During the recruitment period, EMPLOYER must have interviewed any U.S. applicants who satisfied the job requirements being advertised. The recruitment period must have taken place no more than 180 days before, but no fewer than 30 days prior to filing the application.

Visa Fees

EMPLOYER covers all fees associated with filing for an immigrant visa, including the costs of the dependent family member’s (for example, spouse and unmarried children under the age of 21) immigrant applications. However, employees on immigrant visas must reimburse [EMPLOYER’s NAME] per the following schedule:

  • Employees who terminate their employment within six months of receiving permanent residency must refund [EMPLOYER’s NAME] the full cost of visa application.
  • Employees who terminate their employment within 12 months of receiving permanent residency must refund EMPLOYER 75 percent of the cost of the visa application.
  • Employees who terminate their employment within 12 to 18 months of receiving permanent residency must refund EMPLOYER 50 percent of the cost of the visa application.
  • Employees who terminate their employment within 18 to 22 months of receiving permanent residency must refund EMPLOYER 25 percent of the cost of the visa application.
  • Employees who terminate their employment within 24 months of receiving permanent residency must refund [EMPLOYER’s NAME] 10 percent of the cost of the visa application.

Overseas Travel

Foreign nationals who have obtained immigration sponsorship from [EMPLOYER’s NAME] must gain approval from the [indicate who handles immigration sponsorship] prior to arranging to travel overseas while employed by [EMPLOYER’s NAME].

Expiration of Visas

Employees can’t work beyond the expiration date of their visa and can’t be paid thereafter


Nothing in this policy should be used as the basis for discrimination against any individual or group because of race, sex, age, color, religion, national origin, disability, or veteran status. Employees should immediately contact [indicate who handles EEO complaints] about any violations of [EMPLOYER’s NAME] policies or any applicable law relating to discrimination prohibitions. [EMPLOYER’s NAME] responds to and handles all discrimination complaints according to [EMPLOYER’s NAME] EEO policy. For more information, see [EMPLOYER’s NAME] EEO policy.

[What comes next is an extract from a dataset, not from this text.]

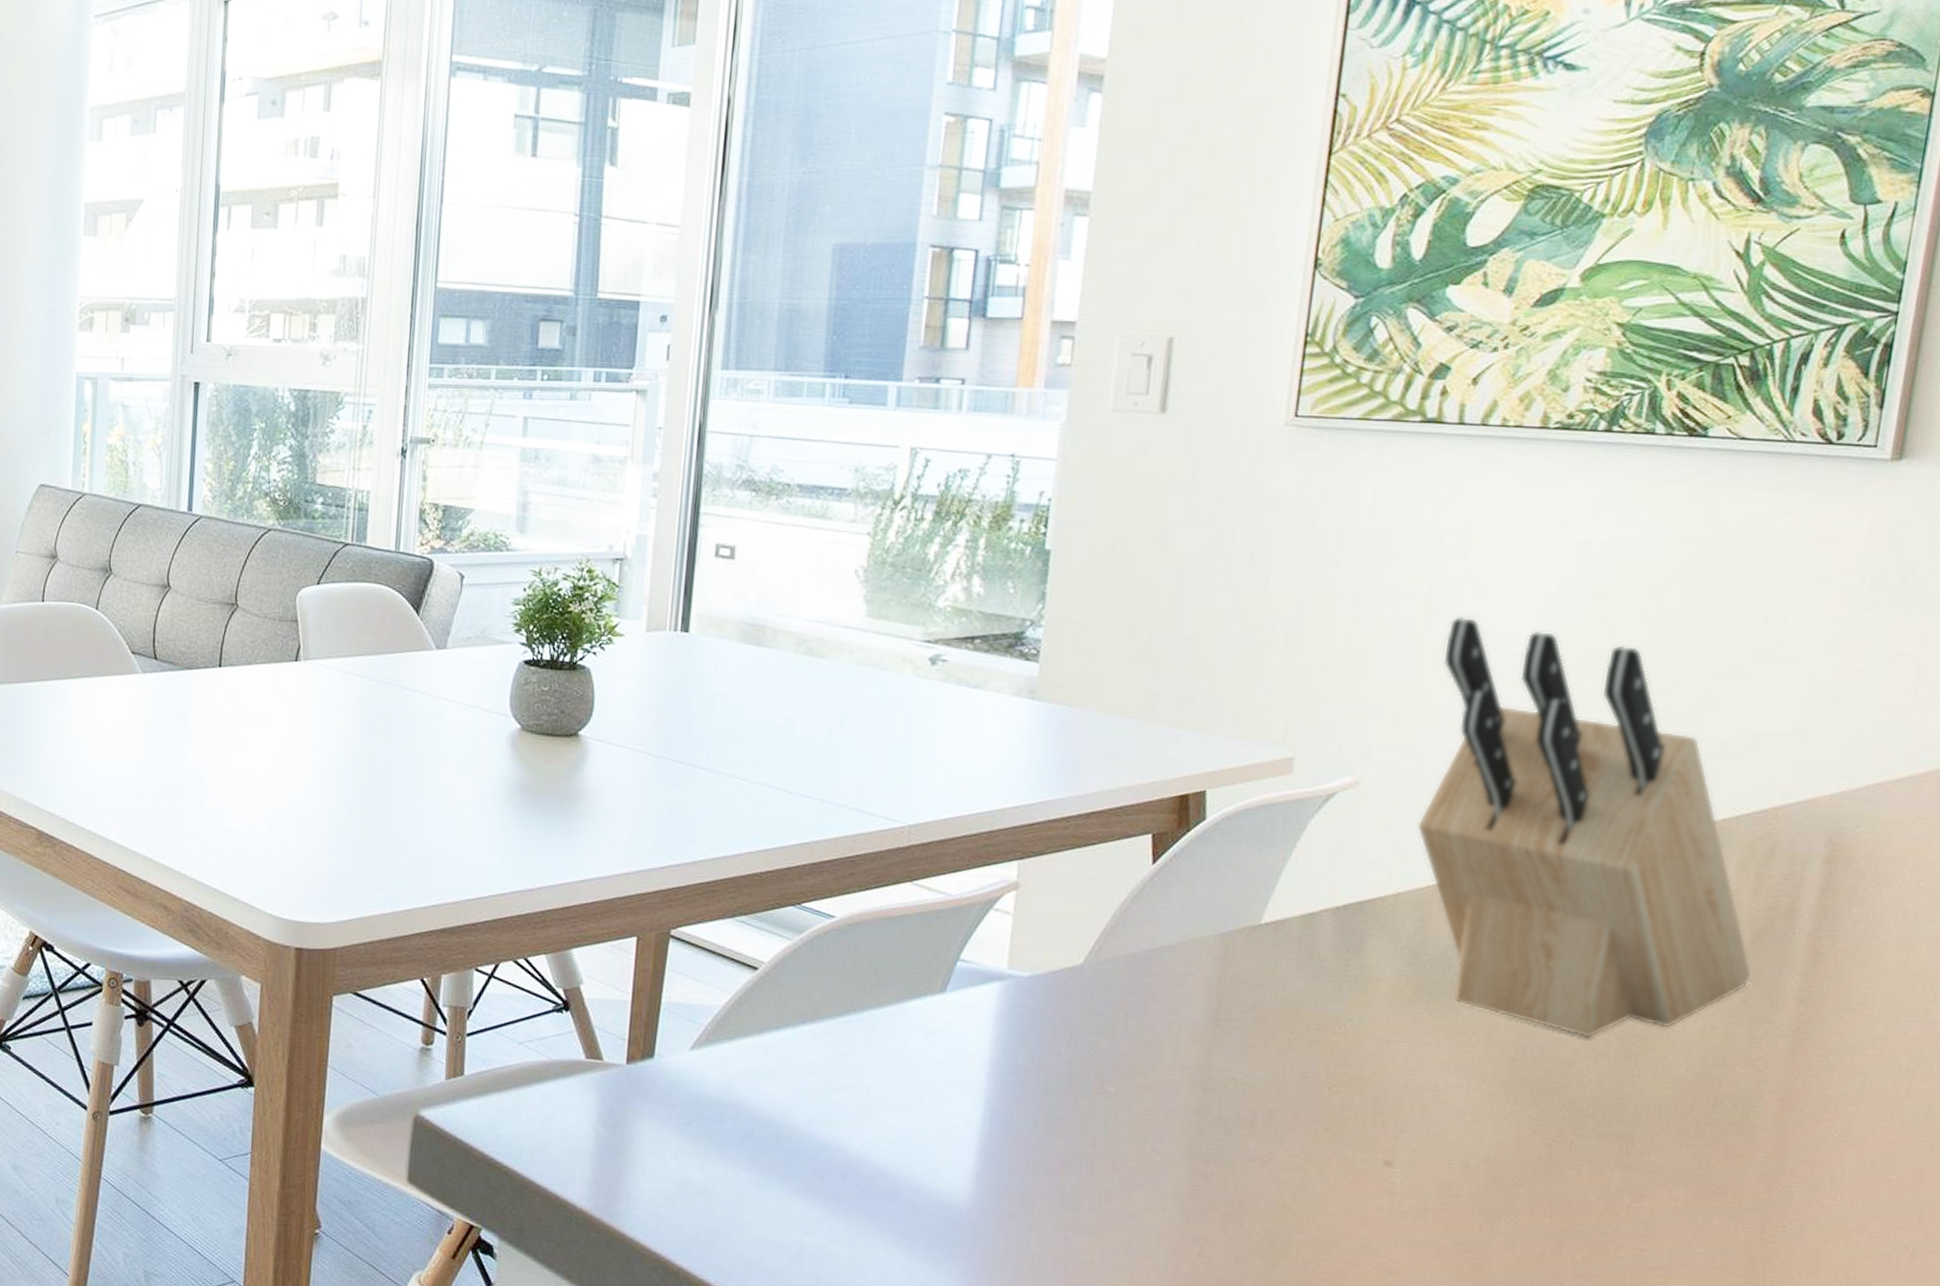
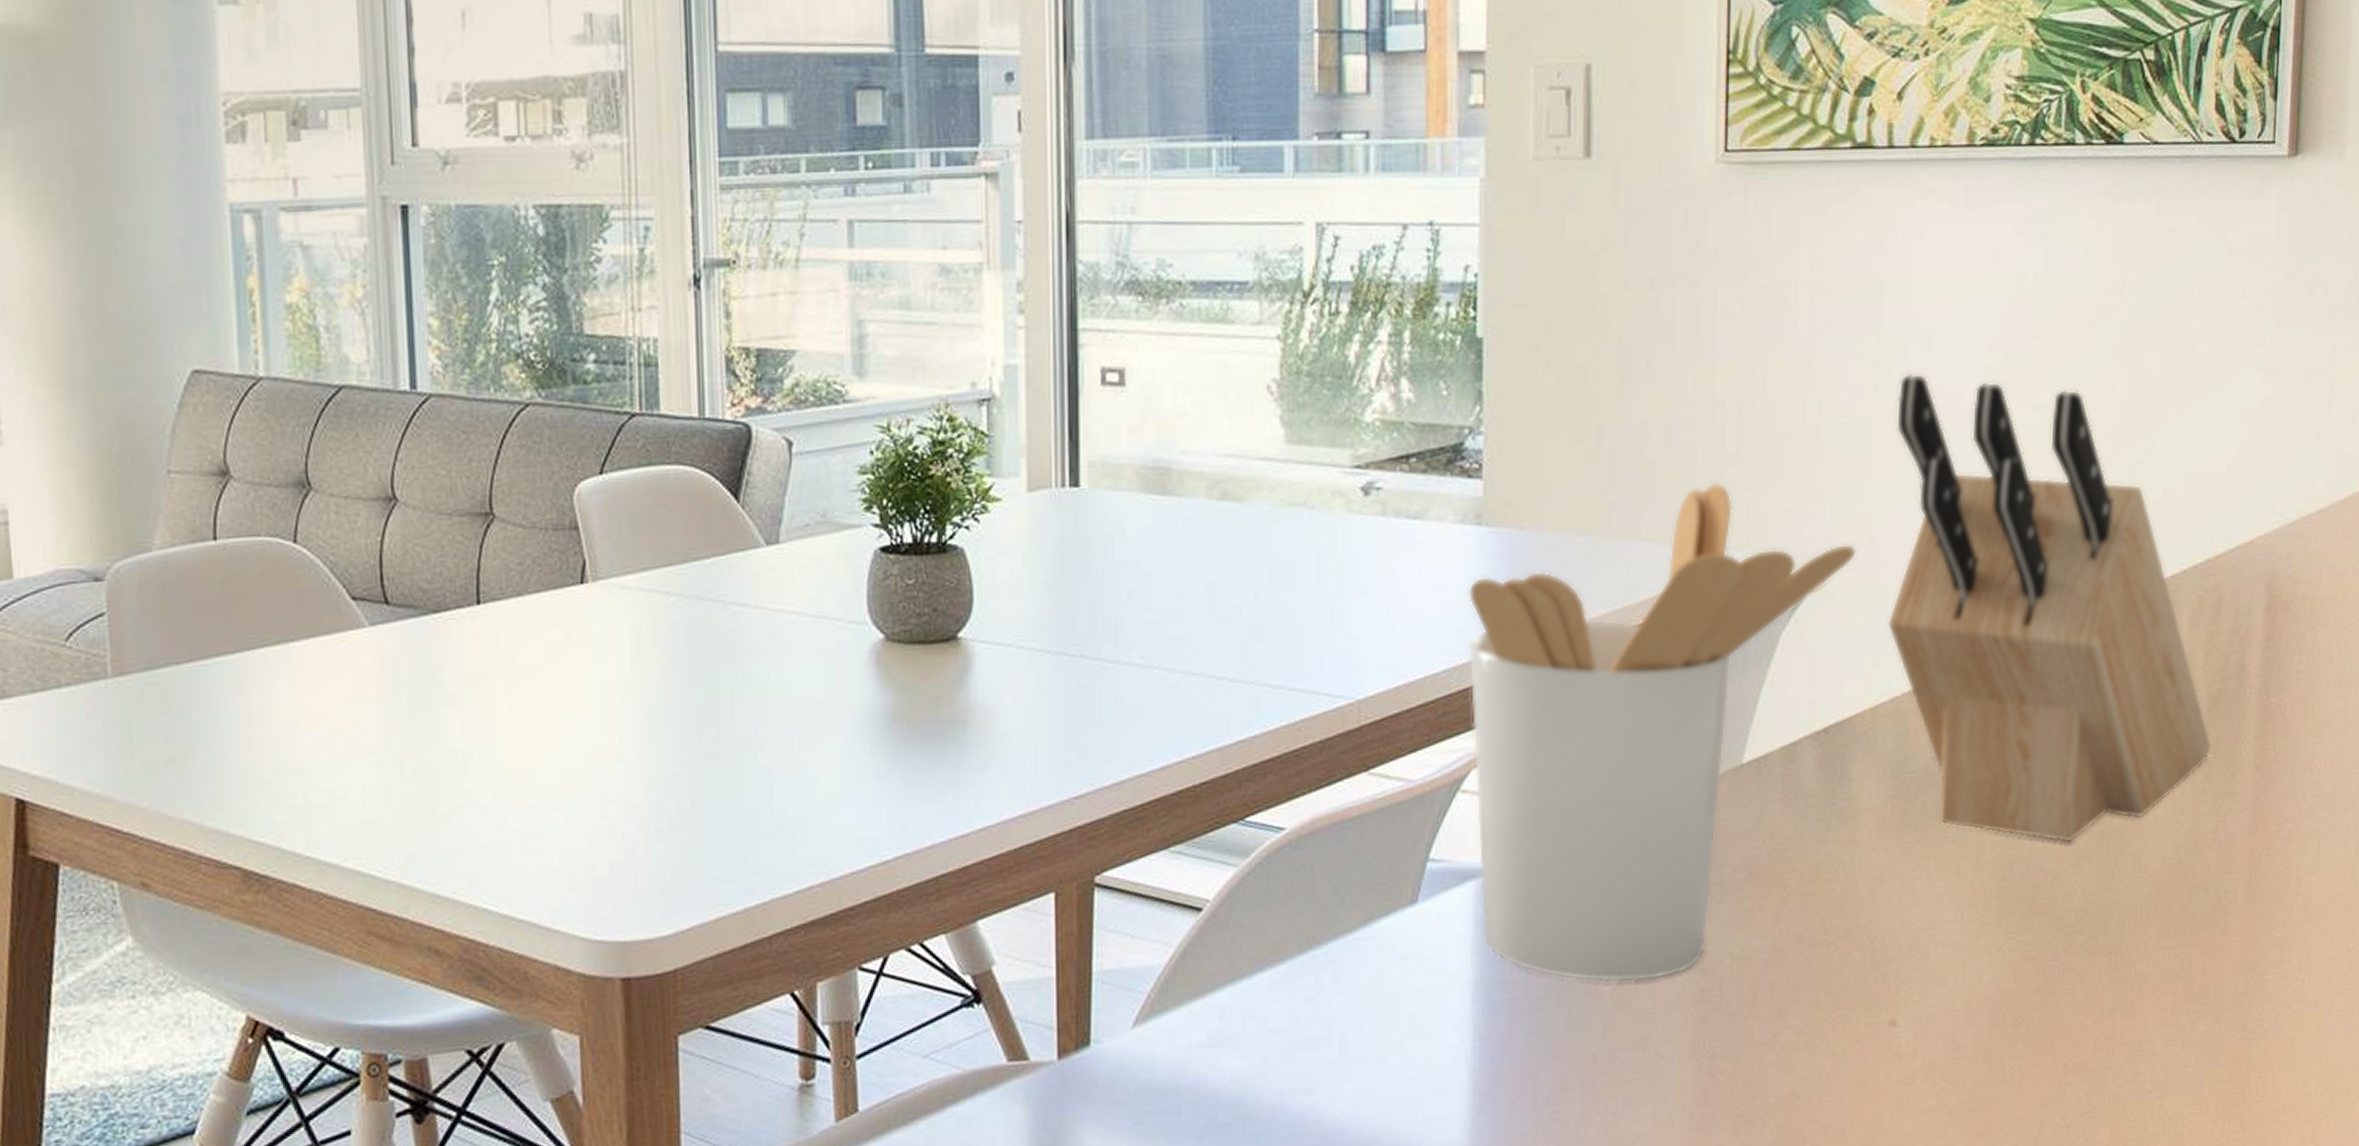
utensil holder: none [1002,688,1392,1089] -> present [1467,482,1856,983]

Violations of Employer’s Immigration Policy

Employees who violate [EMPLOYER’s NAME] immigration policy are subject to discipline, up to termination, according to [EMPLOYER’s NAME] discipline policy. Such employee violations also can constitute violations of other relevant [EMPLOYER’s NAME] policies.


[EMPLOYER’s NAME] requires all new employees to undergo training on complying with EMPLOYER’s immigration policy. Thereafter, employees receive annual training on the policy.